La Motobi aveva realizzato un motore a due cilindri paralleli disposti orizzontalmente che è stato impiegato su di un modello di serie denominato Spring Lasting, costruito in un apprezzabile numero di esemplari tra il 1953 e il 1960. Si trattava di un due tempi che nei primi esemplari aveva l’ammissione a distributore rotante. Tale soluzione non deve aver fornito buoni risultati perché è stata sostituita molto rapidamente dalla classica aspirazione controllata dal pistone. Il motore è stato costruito in versioni di 200 (48 x 54 mm) e di 250 cm3 (54 x 54 mm).
Quest’ultima nel modello Gran Sport erogava 12,6 CV a 6500 giri/min. Una di queste moto ha vinto la sua classe nella Milano-Taranto del 1955.

Negli anni Cinquanta parlare di bicilindrici orizzontali significava parlare di Rumi. Questa casa bergamasca ha legato il suo nome a una serie di brillanti modelli a due tempi dotati appunto di tale frazionamento e di tale architettura. Nel corso dell’evoluzione le versioni sportive del motore di 125 cm3 (42 x 45 mm) sono state dotate di cilindri in lega di alluminio con canna cromata al posto dei precedenti in ghisa.

Ogni cilindro era dotato di due condotti di travaso e il cielo del pistone era dotato di un deflettore conformato a V. Il basamento era costituito da due parti che si univano secondo un piano orizzontale e la frizione era collocata a una estremità dell’albero a gomiti.
Le Rumi più sportive o destinate a impiego agonistico erano alimentate con due carburatori ed erano in grado di fornire prestazioni assai vivaci, che hanno consentito loro di ottenere numerosi successi tra i quali spiccano quelli nella Milano-Taranto del 1954, nel Motogiro dell’anno seguente e nel campionato della montagna del 1959.

La foto mostra il motore Rumi 125 in una versione di metà anni Cinquanta, a doppio carburatore e con cilindri in lega di alluminio e canna cromata. Le brillanti bicilindriche bergamasche che lo impiegavano hanno ottenuto ottimi risultati sia nelle maratone stradali che nelle gare in salita
La foto mostra il motore Rumi 125 in una versione di metà anni Cinquanta, a doppio carburatore e con cilindri in lega di alluminio e canna cromata. Le brillanti bicilindriche bergamasche che lo impiegavano hanno ottenuto ottimi risultati sia nelle maratone stradali che nelle gare in salita

Tra la metà degli anni Sessanta e l’inizio degli anni Ottanta alcune case hanno realizzato moto da competizione con motore a due cilindri paralleli disposti orizzontalmente (sempre a due tempi, come ovvio).

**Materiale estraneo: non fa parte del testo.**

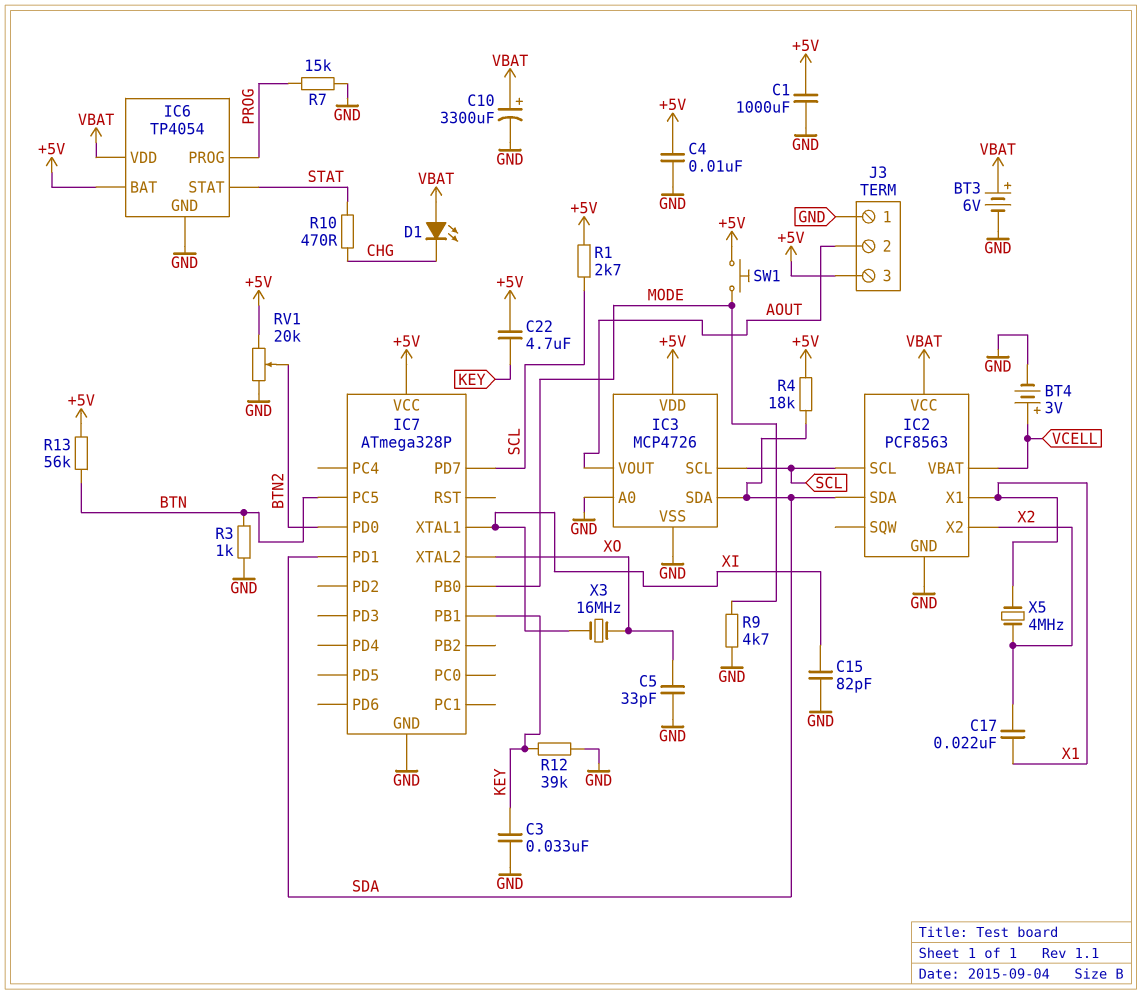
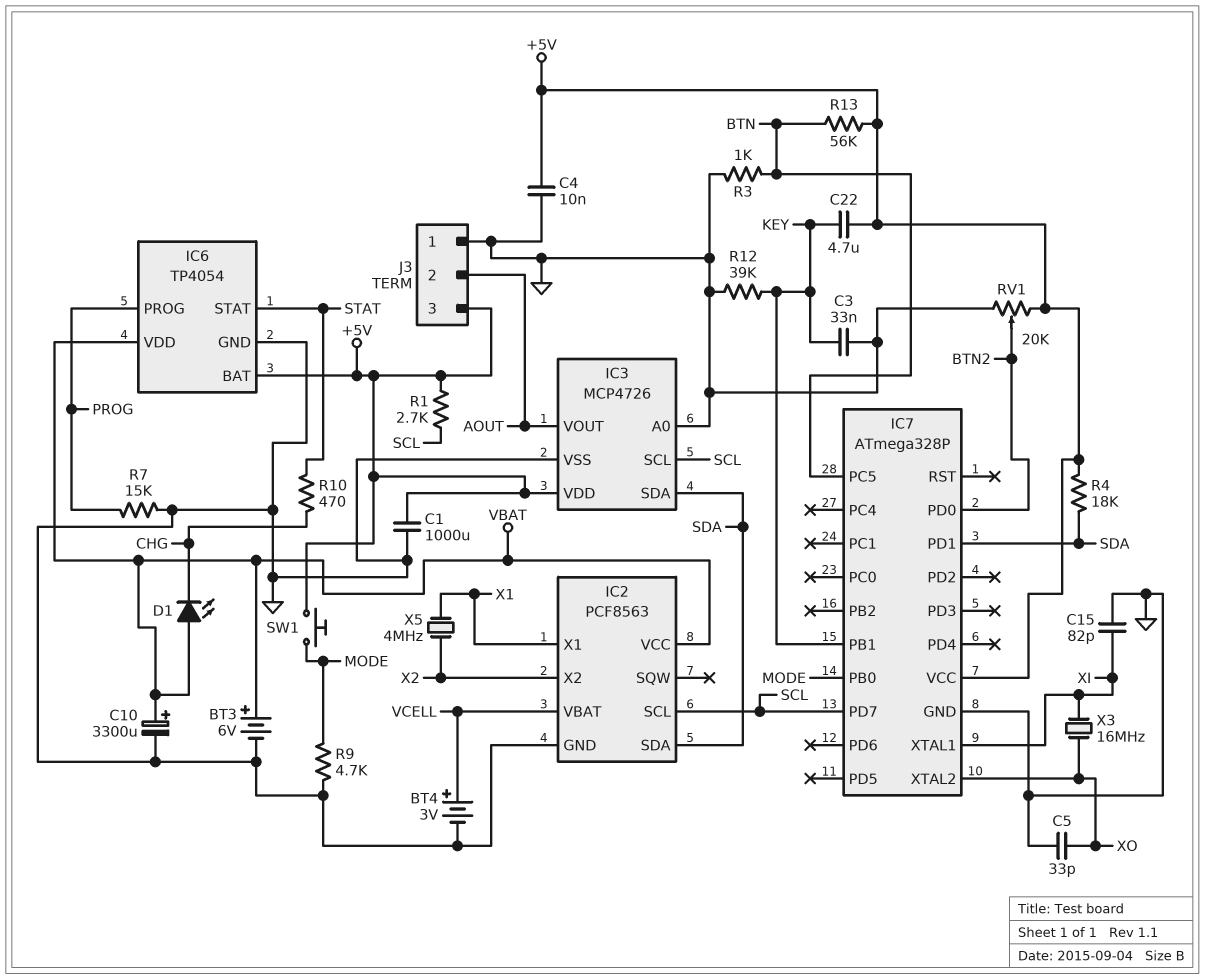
C17: 22nF (X1, X2) -> none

Tra di esse solo la Motobecane 125 ha ottenuto risultati importanti, arrivando seconda nel mondiale 1980 e vincendo vari Gran Premi.
La Montesa 250 progettata e costruita da Francesco Villa nel 1966 si è comportata molto bene a livello nazionale ma all’estero ha corso e ottenuto abbastanza poco (e comunque aveva a che fare con le Morini e le Benelli ufficiali, se non addirittura con le moto dei grandi costruttori giapponesi).

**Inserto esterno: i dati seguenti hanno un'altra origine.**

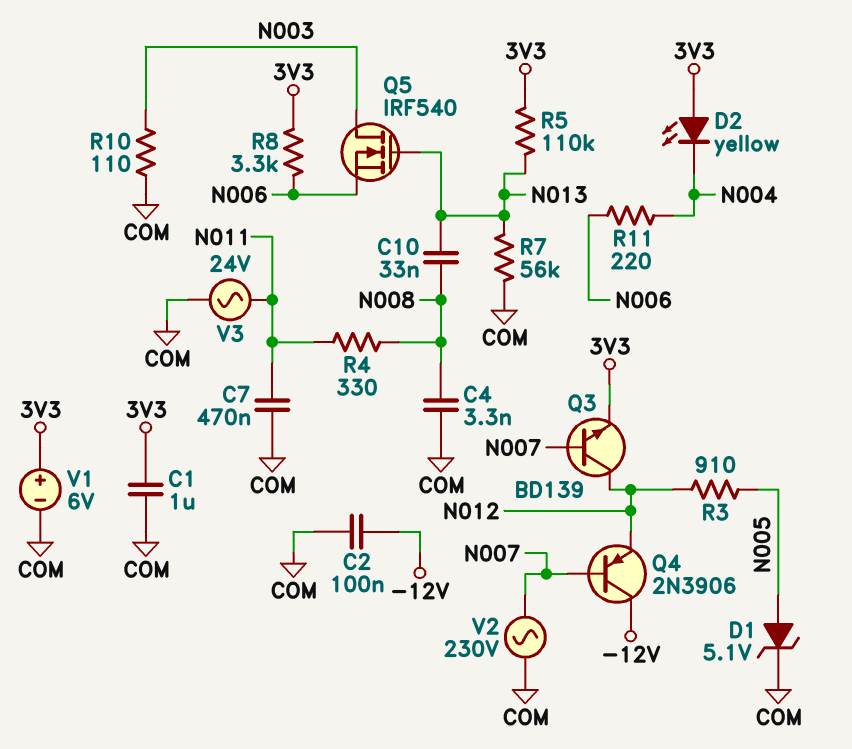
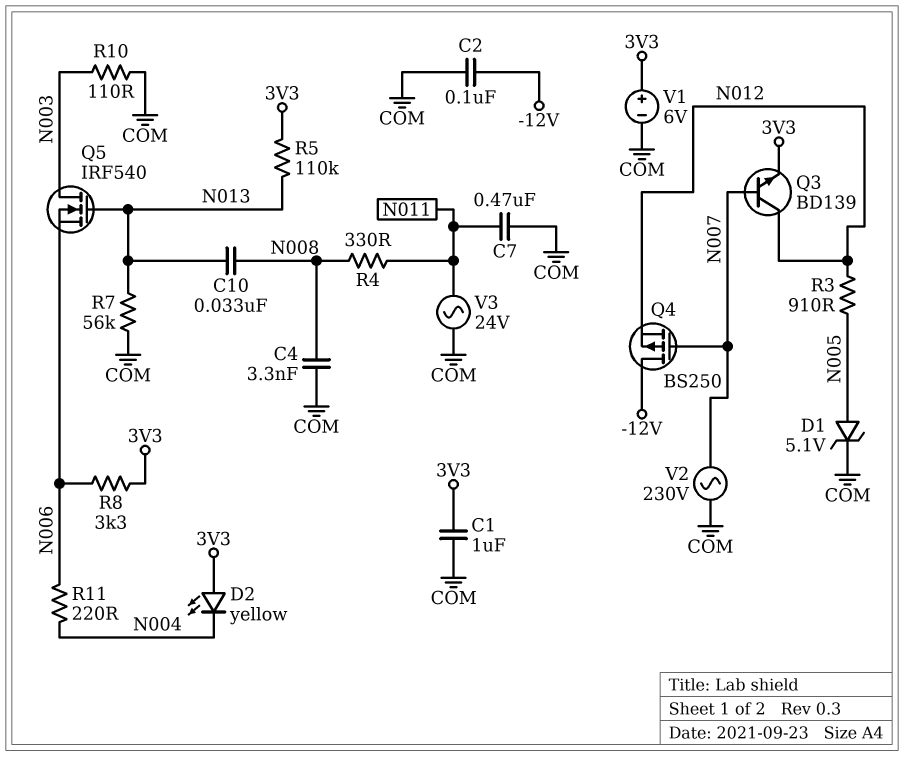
Q4: PNP 2N3906 (B N007, C -12V, E N012) -> PMOS BS250 (G N007, D -12V, S N012)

Nel 1974 si è vista solo fugacemente la DRS 125 progettata da Peter Durr.
Due anni dopo è apparsa la Bultaco bicilindrica, essa pure di 125 cm3, che però è stata impiegata solo saltuariamente per un paio di stagioni; per la sua attività agonistica infatti la casa spagnola aveva puntato esclusivamente sulla 50 (ex-Piovaticci), che effettivamente andava fortissimo, tralasciando lo sviluppo della ottavo di litro (che peraltro appariva problematico).

Un’ultima citazione merita la Iprem 125 del 1980, che però ha avuto vita breve, pur avendo ottenuto alcuni buoni piazzamenti.